We applied the same filtering procedure used in the semen multifactor model to select significant buccal methylation sites (see Method). We specifically analyzed the selected sites associated with age in the buccal multifactor model. We found 190 methylation sites associated with age with positive coefficients and 10 sites with negative coefficients. We analyzed the two groups of sites separately. For simplicity in naming, we will refer to the sites in the negative group associated with age as "negative age sites," and so on.
We used Cistrome to conduct the analysis of the significant sites. For the negative age sites, the top three transcription factors were MED1, SPI1, and EZH2 (Fig. 7A). Among other functions the mediator complex subunit 1 (MED1) is also involved in promoting oral mucosal wound healing and acts as a master regulator of epithelial cell fate [46, 47]. The SPI1 gene encodes transcription factors that activate gene expression during myeloid and B-lymphoid cell development [48], and EZH2 is crucial for the maintenance of epithelial cell barrier integrity and an active participant that shapes the aging epigenome [49, 50]. As for positive age sites, the top three transcription factors are associated with RNF2, JARID2, and REST (Fig. 7B). The RNF2 and JARID2 genes are involved in transcriptional repression of genes involved in development and cell proliferation [51, 52], and REST is a gene silencing transcription factor that is widely expressed during embryogenesis, and represses non neuronal lineage genes in tissues outside of the brain [53].

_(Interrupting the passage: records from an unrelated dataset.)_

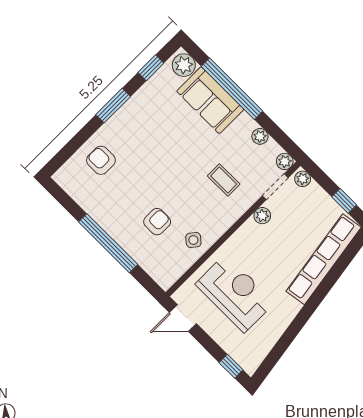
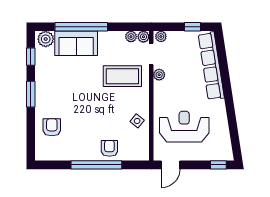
plant: (260, 136) -> (131, 37), moved
armchair: (101, 160) -> (52, 127), turned 90
coffee table: (224, 180) -> (122, 76), width x1.86, depth x1.72
armchair: (157, 222) -> (109, 148), moved

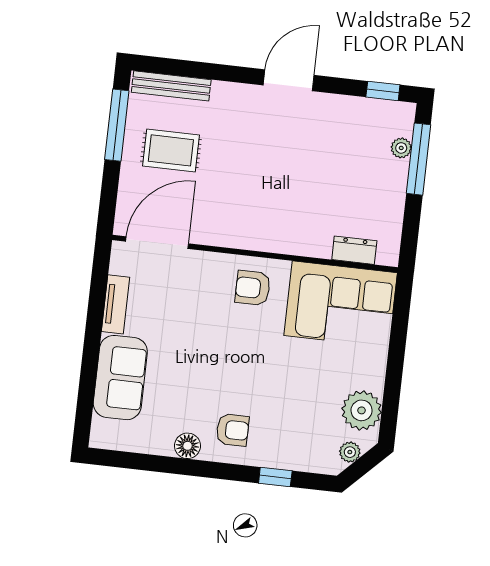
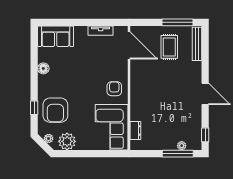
sofa: (120, 378) -> (56, 36), moved
armchair: (233, 430) -> (55, 110), moved, width x1.88, depth x1.88

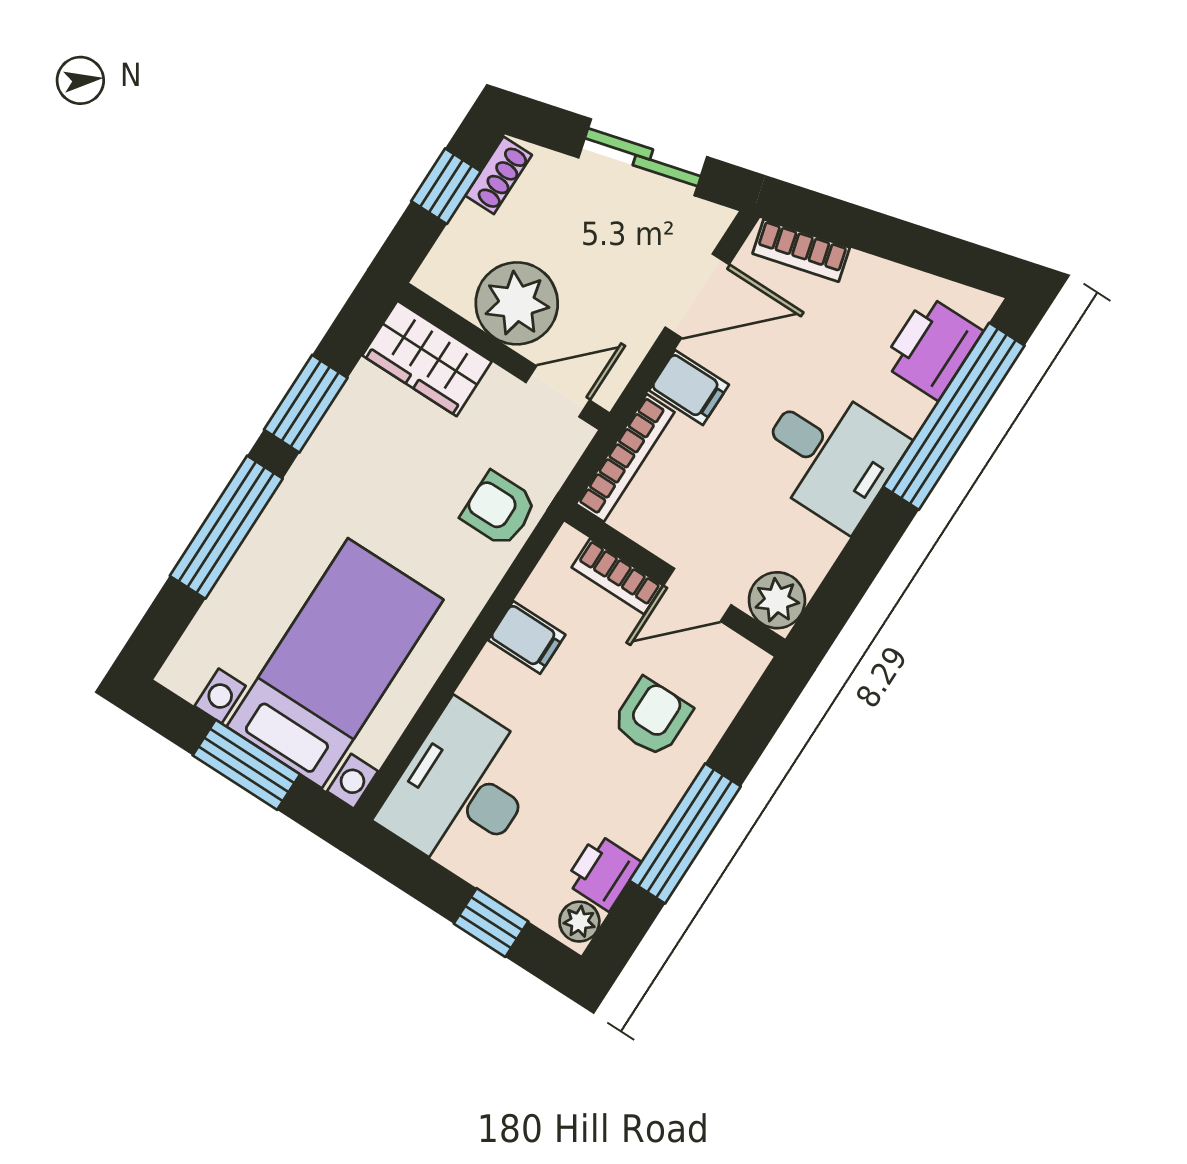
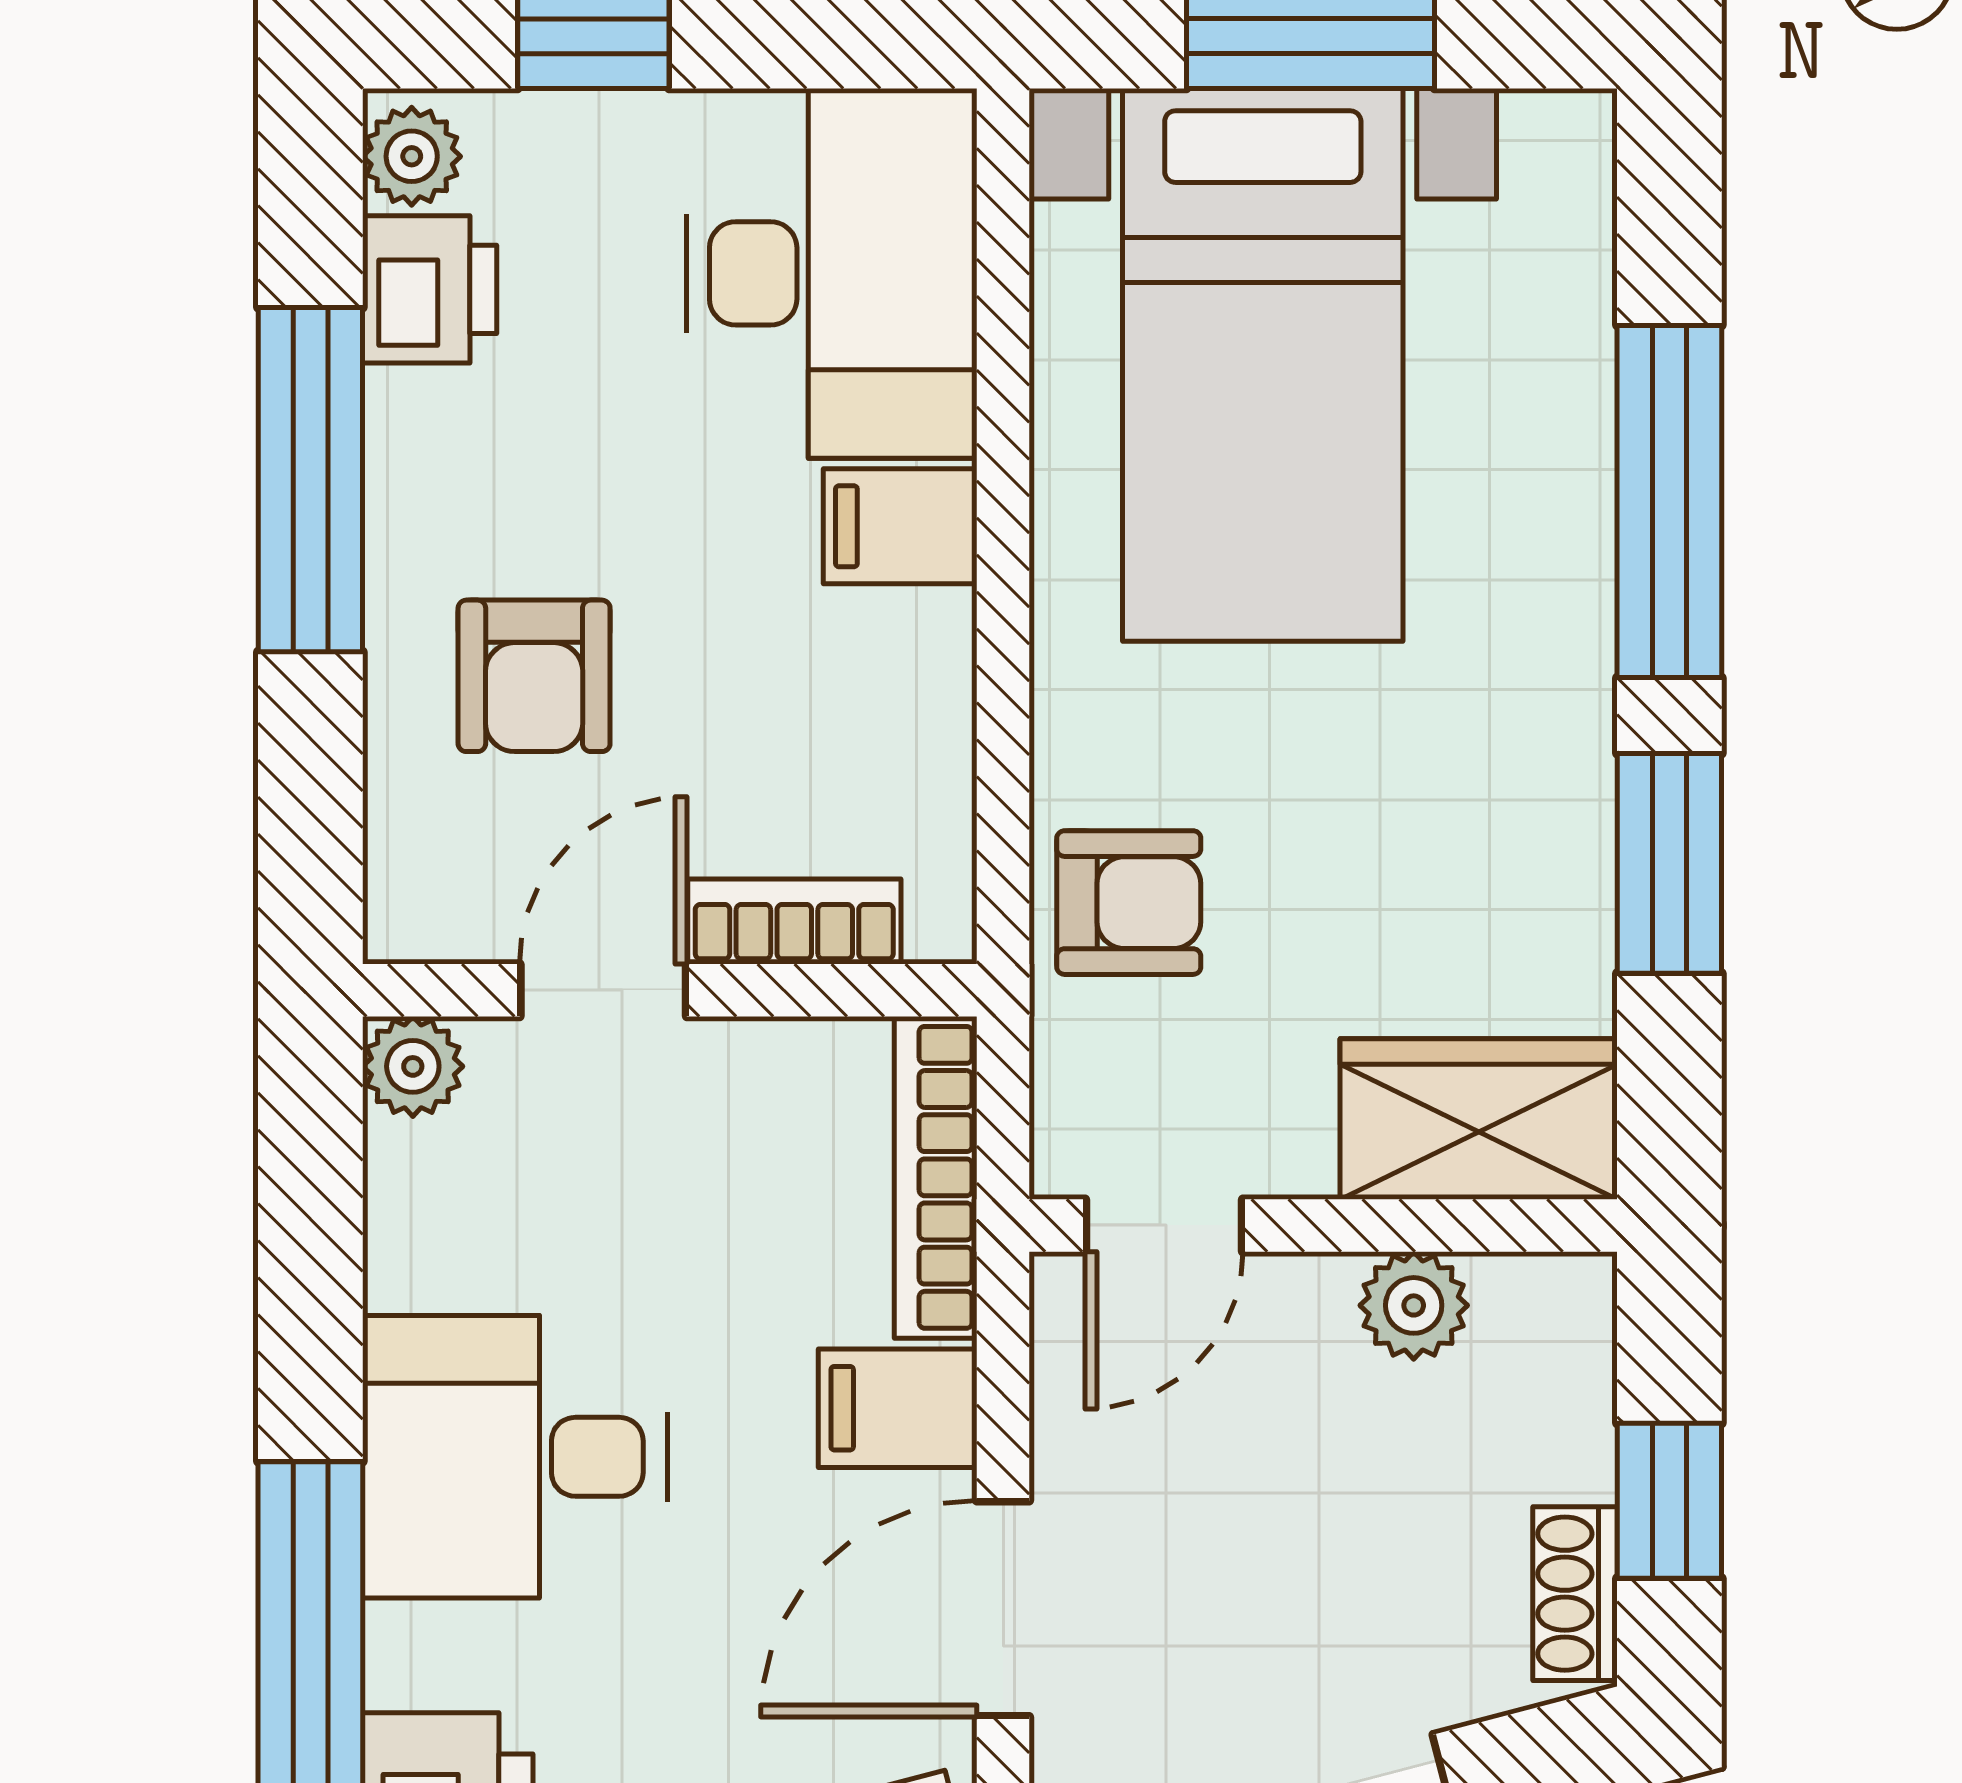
plant: (517, 303) -> (1414, 1305), width x0.53, depth x0.53
plant: (777, 600) -> (413, 1066), width x0.73, depth x0.73
filing cabinet: (527, 637) -> (900, 526), moved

Histone modification analysis
We also examined histone modification patterns of negative age sites from seminal fluid and buccal swabs using Cistrome DB. H3K27me3 is ranked as the top histone modification for both seminal fluid and buccal swabs. Previous studies have shown that H3K27me3 is involved in silencing gene expression during embryonic stem cell differentiation [54, 55]. We observe a distinct pattern of modification between the seminal fluids and buccal swabs specifically on H3K36me3 (Fig. 8A; Fig. 8B). H3K36me3 is associated with regions that are transcribed, such as the gene bodies [56, 57]. By contrast, the buccal swab sites contain H3K4me3, suggesting they are promoter sites. Since they contain both H3K27me3 and H3K4me3, they are likely enriched for bivalent promoters that repress genes in stem cells that are activated in a tissue specific manner.